Sears is selling the vertical blind too -- but only in macrame so far. For a 60-by-72-inch window, the vertical Sears blind costs $246.
Hechinger's will order the vertical blind custom-made in metal and reed, starting at $200. Bamboo and Other Blinds
Pier 1 Imports has the largest (and one of the more reasonably priced) selections of Oriental-style blinds in the area. The Pier 1 display says that "pound for pound, rattan is stronger than steel . . . vines up to 70 feet long were used in Malaysia to build foot bridges and construction scaffolding throughout the Orient."
Bamboo and rattan blinds are still, as they have been for years, far and away the cheapest thing you can use to cover your windows.
Unstained bamboo slat blinds, made for Pier 1 in Taiwan, are available in sizes ranging from 36-by-72-inches ($3.99) to 120-by-72 inches ($12.99). Burnt or smokes bamboo slat blinds are also available -- smokes to make them darker in color. They run from $9.99 for a 24-by-72-inch blind to $39.99 for a 96-by-72-inch one.
The traditional matchstick blind is the most popular at Pier 1, according to assistant manager Cynthia Towers. They run $4.99 for a 24-by-72-inch blind to $29.99 for a 120-by-84-inch blind. They also come in a smoked version and cost about the same as the smoked bamboo.
Conran's carries the "traditional French blind" made of think one-inch wood slats. The French-made blinds average $37.95 for a 39 1/4-by-78 1/2-inch blind.
Hechinger's carries the matchstick blind, ranging in price from $6.99 to $29.99. Fabric Shades
Laura Ashley has introduced a do-it-yourself window shade kit that comes complete with wooden roller, brackets, screws, pull cord and fabric stiffening solution -- everything you need except the fabric, which (surprise) you can also buy at Laura Ashley, 3213 M St. NW in Georgetown.

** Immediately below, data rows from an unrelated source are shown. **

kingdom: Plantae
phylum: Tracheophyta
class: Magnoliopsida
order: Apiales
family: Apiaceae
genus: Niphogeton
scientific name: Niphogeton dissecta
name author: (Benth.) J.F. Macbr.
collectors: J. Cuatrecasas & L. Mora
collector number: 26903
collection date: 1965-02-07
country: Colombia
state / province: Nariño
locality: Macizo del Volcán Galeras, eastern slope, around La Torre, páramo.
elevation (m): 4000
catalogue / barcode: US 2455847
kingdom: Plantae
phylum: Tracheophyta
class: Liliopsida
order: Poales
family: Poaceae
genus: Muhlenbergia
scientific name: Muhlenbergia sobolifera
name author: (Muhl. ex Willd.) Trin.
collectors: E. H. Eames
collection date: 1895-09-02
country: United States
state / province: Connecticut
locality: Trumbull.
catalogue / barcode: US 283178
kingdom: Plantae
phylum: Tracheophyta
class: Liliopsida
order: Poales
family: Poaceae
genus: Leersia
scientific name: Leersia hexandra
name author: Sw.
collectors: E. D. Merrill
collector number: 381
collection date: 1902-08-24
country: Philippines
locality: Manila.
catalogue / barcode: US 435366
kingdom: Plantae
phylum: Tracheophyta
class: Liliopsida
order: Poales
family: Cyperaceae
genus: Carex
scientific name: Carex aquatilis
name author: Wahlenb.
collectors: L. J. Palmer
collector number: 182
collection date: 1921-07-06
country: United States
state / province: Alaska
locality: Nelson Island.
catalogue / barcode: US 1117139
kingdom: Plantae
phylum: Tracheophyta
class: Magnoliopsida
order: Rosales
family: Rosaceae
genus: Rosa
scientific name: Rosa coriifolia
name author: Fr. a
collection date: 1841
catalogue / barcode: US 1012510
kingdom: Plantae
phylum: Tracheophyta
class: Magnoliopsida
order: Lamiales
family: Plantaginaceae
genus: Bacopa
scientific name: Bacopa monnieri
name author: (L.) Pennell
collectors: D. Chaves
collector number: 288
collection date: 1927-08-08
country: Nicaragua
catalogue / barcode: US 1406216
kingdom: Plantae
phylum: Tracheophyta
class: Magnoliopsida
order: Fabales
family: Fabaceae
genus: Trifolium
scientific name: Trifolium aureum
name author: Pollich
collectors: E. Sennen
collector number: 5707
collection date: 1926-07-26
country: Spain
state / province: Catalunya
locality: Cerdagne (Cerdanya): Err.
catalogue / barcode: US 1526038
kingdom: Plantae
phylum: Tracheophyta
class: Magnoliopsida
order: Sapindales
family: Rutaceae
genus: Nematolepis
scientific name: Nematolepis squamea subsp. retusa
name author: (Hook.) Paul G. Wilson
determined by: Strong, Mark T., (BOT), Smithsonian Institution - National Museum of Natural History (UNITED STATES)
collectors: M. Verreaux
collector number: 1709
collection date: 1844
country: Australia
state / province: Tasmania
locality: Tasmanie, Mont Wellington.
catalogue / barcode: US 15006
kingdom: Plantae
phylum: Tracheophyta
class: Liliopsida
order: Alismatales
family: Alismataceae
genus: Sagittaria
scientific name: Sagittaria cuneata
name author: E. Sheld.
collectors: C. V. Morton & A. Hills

The kits come in three sizes: 3 feet ($22), 4 feet ($25) and 6 feet ($35). The fabrics cost $9 a yard; all are 48 inches wide.
Conran's carries the kits as well ($12.95), but they do not come with the fabric stiffner. A 16-ounce bottle of stiffener can be purchased separately at Conran's for $3.50. (Michelle Mitchell of Conran's says that fabric starch does the same job.) Fabric for the do-it-yourself shade -- $4 to $13 a yard -- can also be bought at Conran's. Mitchell does not recommend using very lightweight fabrics such as polyester blinds -- they'll lose shape quickly.
At the Door Store's fabric annex, 3140 M St. NW, manager/owner Corey Armstrong doesn't recommend the fabric kits to his customers. "The fabric usually needs to be re-sprayed with stiffener after hanging for three months."
Conran's Mitchell disagrees. "We've never had any complaints. I would suggest, however, that for shades you plan on opening and closing frequently, maybe another style would be preferable."
The Door Store's fabric annex custom-makes shades and drapes, but Armstrong recommends curtains to his customers. Price-wise, the cost of making custom curtains vs. custom shades runs about the same: $100 for a window measuring 36-by-72-inches, using an average-priced fabric ($8 to $10 a yard).